Somatic cell genome editing (SCGE) has remarkable promise to transform our therapeutic toolbox for heart
failure due to Titin truncation variants (TTNtvs). However, despite having the knowledge of the pathogenic
TTNtvs, their molecular consequences, and SCGE technologies including CRISPR genome editing and
transcriptional activation to target TTNtvs, the lack of in vivo studies using humanized TTNtv animal models has
hindered clinical development. There remain key knowledge gaps limiting SCGE development for TTNtvs
including the lack of a systematic examination of the proportion of TTNtv alleles and cardiomyocytes that need
to be corrected for clinical benefit, and the toxicology profile of SCGE enzymes and delivery systems including
genotoxicity and immunogenicity. Our long-term goal is to develop SCGE for heart failure patients. While in vitro
studies to evaluate the efficacy and safety of SCGE editors and delivery systems such as by utilizing human
engineered heart tissues (EHTs) are important, they do not replace the need for animal model studies that
recapitulate the complex pathophysiology of heart failure.

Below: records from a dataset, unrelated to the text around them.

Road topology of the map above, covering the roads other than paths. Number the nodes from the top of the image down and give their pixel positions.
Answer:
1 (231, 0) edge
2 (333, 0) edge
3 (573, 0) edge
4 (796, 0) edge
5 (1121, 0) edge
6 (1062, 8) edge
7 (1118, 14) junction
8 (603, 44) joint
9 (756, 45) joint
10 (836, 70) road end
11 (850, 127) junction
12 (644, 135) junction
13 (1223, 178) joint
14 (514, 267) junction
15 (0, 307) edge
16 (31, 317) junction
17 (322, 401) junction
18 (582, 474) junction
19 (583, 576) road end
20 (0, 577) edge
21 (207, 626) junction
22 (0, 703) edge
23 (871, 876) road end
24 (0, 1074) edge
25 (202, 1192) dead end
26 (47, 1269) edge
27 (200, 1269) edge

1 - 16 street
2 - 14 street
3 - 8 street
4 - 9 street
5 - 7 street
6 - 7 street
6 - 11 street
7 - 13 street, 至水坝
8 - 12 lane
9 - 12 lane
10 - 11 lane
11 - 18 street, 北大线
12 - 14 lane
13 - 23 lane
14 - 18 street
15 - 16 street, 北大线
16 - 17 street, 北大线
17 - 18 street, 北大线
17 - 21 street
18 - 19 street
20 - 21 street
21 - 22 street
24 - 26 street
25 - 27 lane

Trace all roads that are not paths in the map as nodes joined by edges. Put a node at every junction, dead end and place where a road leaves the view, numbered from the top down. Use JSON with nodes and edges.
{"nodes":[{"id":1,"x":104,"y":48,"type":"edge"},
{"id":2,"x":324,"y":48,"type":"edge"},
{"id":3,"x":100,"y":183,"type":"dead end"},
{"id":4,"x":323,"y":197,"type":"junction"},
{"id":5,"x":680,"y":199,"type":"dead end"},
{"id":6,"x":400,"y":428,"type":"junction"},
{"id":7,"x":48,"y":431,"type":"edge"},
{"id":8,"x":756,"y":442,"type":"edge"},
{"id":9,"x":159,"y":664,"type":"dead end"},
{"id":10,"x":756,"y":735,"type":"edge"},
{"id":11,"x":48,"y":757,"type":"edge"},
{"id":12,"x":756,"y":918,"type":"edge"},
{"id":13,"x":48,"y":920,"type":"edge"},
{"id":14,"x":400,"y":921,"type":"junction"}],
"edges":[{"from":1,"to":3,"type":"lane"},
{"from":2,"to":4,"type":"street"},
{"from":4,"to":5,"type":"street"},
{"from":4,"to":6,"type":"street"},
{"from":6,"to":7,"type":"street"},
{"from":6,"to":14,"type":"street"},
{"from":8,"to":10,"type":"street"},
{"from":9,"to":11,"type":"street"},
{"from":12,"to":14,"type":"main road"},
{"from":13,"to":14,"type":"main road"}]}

Guided by our comprehensive preliminary data and
unique reagents including SCGE components functionally validated in TTNtv EHTs, humanized Ttntv mice and
cardiotropic adeno-associated viruses; our 1-year study will include two Specific Aims to determine efficacy and
safety of 1) TTNtv reading frame repair and 2) TTN transcriptional activation in a humanized Ttntv mouse.
Execution of these Aims will provide editing thresholds, safety, and toxicity for two SCGE approaches to treat
TTNtvs that we expect will serve as a resource for the broader scientific community.